= GIVEN TEXT =
_ _ _ _ _

IBM Service Delivery Manager, IBM Tivoli Service Automation Manager and IBM Cloudburst provides open standards based integrated capabilities to implement service management for the cloud. This solution has first class integration of existing Tivoli capabilities and additional new capabilities, workflows, and best practices packaged together as a single solution.
When discussing IT Service Lifecycle management it is good to discuss the standardization step as well. Standardization helps improve overall operations. The more you can standardize the more you can reduce operating expense such as labor and downtime – which is the fastest growing portion of IT expenditures. Tivoli Service Automation manager takes care of Standardization and best practices in all the steps of Service Lifecycle with the capabilities discussed below.
These capabilities of providing visibility, control and automation across the business and IT infrastructure results in the following key benefits
We will discuss in detail how you could use IBM Cloudburst, IBM Service Delivery Manager and Tivoli Service Automation Manager for each of these steps in the lifecycle. If you are developer, the following chapters will help you understand the technologies and skills needed to do the services design, automation and management.
Chapter 3 – Cloud Deployment and Delivery Models
For the enterprises, the most attractive factor of cloud is its flexible sourcing options and the choices of deployment. And again the different deployment and delivery models can co-exist and it is possible to integrate with traditional IT systems and with other clouds.
Cloud Delivery Models
Private Cloud refers to IT capabilities are provided “as a service,” over an intranet, within the enterprise and behind the firewall. Privately owned and managed. The access limited to client and its partner network. The Private cloud drives efficiency, standardization and best practices while retaining greater customization and control within the organization. In a private cloud environment, all resources are local and dedicated. All cloud management is local.

_ _ _ _ _

= INFORMATION GIVEN =

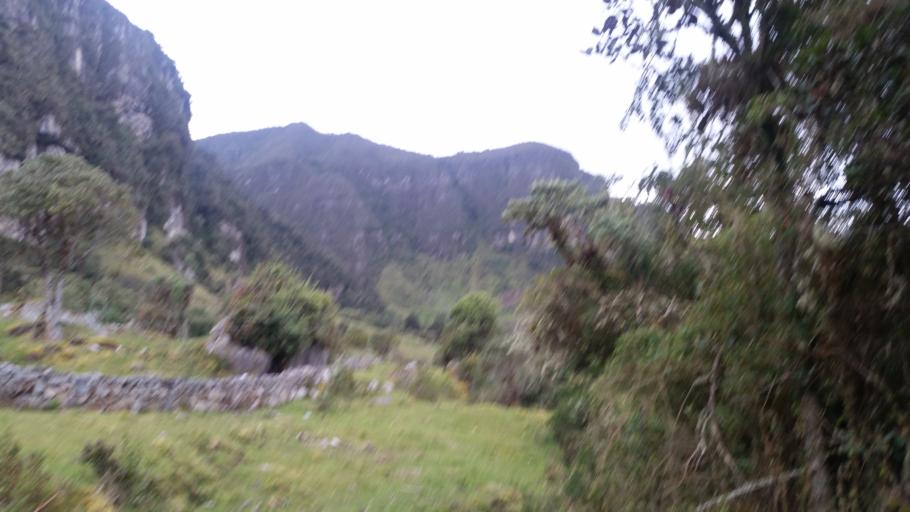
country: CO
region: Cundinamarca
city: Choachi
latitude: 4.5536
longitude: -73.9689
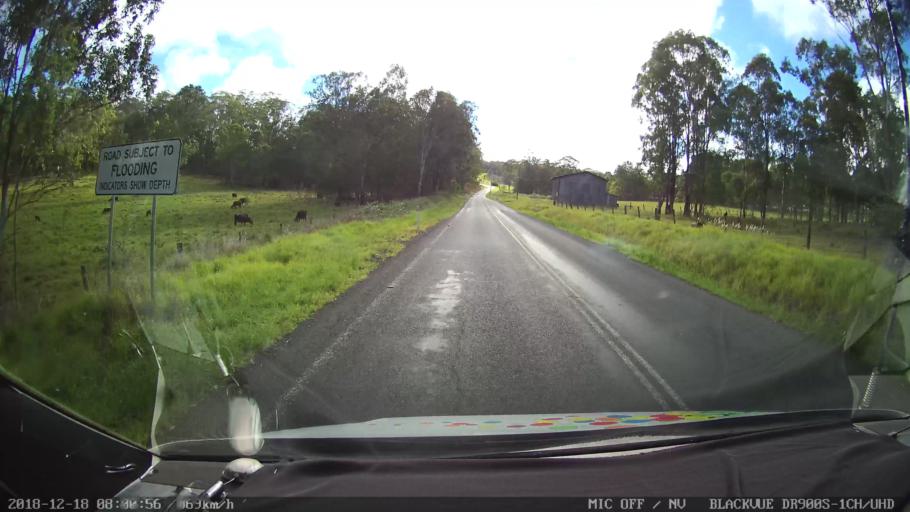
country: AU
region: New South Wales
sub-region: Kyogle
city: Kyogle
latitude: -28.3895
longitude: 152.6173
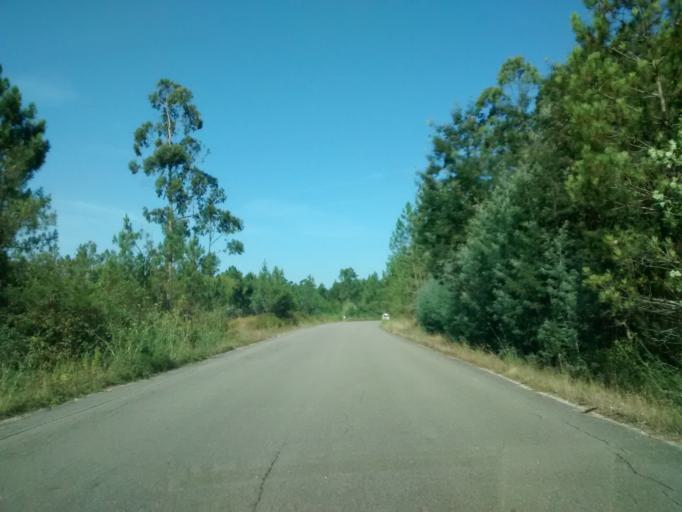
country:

_ _ _ _ _

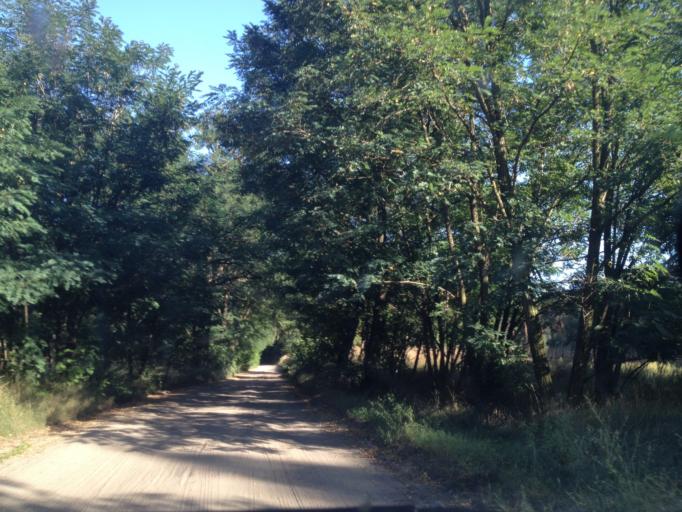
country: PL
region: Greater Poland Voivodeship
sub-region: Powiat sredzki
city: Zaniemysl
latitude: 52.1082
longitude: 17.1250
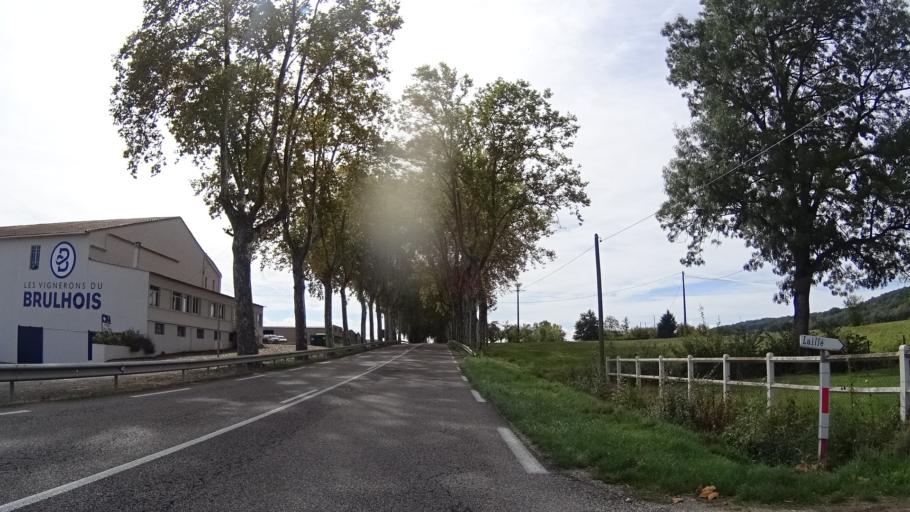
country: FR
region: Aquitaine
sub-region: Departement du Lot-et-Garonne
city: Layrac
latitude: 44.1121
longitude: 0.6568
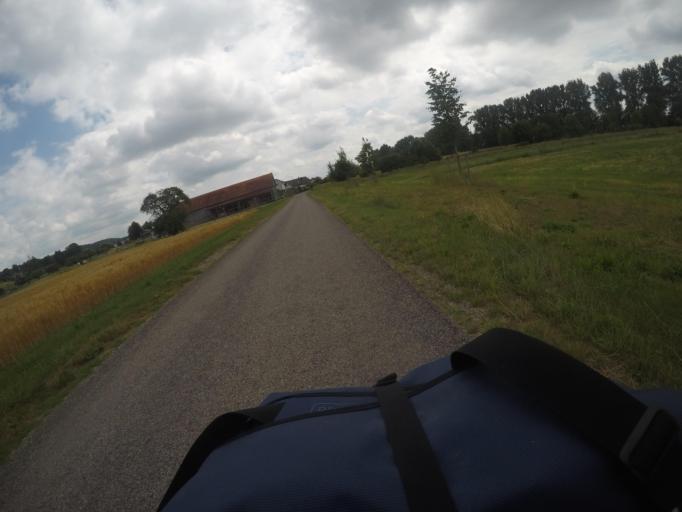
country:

_ _ _ _ _

= STATED GOAL A =
Copy the part of the cloud service management text that starts with the words containing "These capabilities of" and ends with "automation and management.", reproducing it word for word.
= STATED GOAL B =
Answer these questions from the cloud service management text:
(i) Which three IBM offerings are named in the opening sentence as providing capabilities to implement service management for the cloud?
(ii) What is the title of Chapter 3?
(iii) In a private cloud, over what kind of network are IT capabilities provided "as a service"?

= EXERCISE RESULT A =
These capabilities of providing visibility, control and automation across the business and IT infrastructure results in the following key benefits
We will discuss in detail how you could use IBM Cloudburst, IBM Service Delivery Manager and Tivoli Service Automation Manager for each of these steps in the lifecycle. If you are developer, the following chapters will help you understand the technologies and skills needed to do the services design, automation and management.

= EXERCISE RESULT B =
(i) IBM Service Delivery Manager, IBM Tivoli Service Automation Manager and IBM Cloudburst
(ii) Cloud Deployment and Delivery Models
(iii) An intranet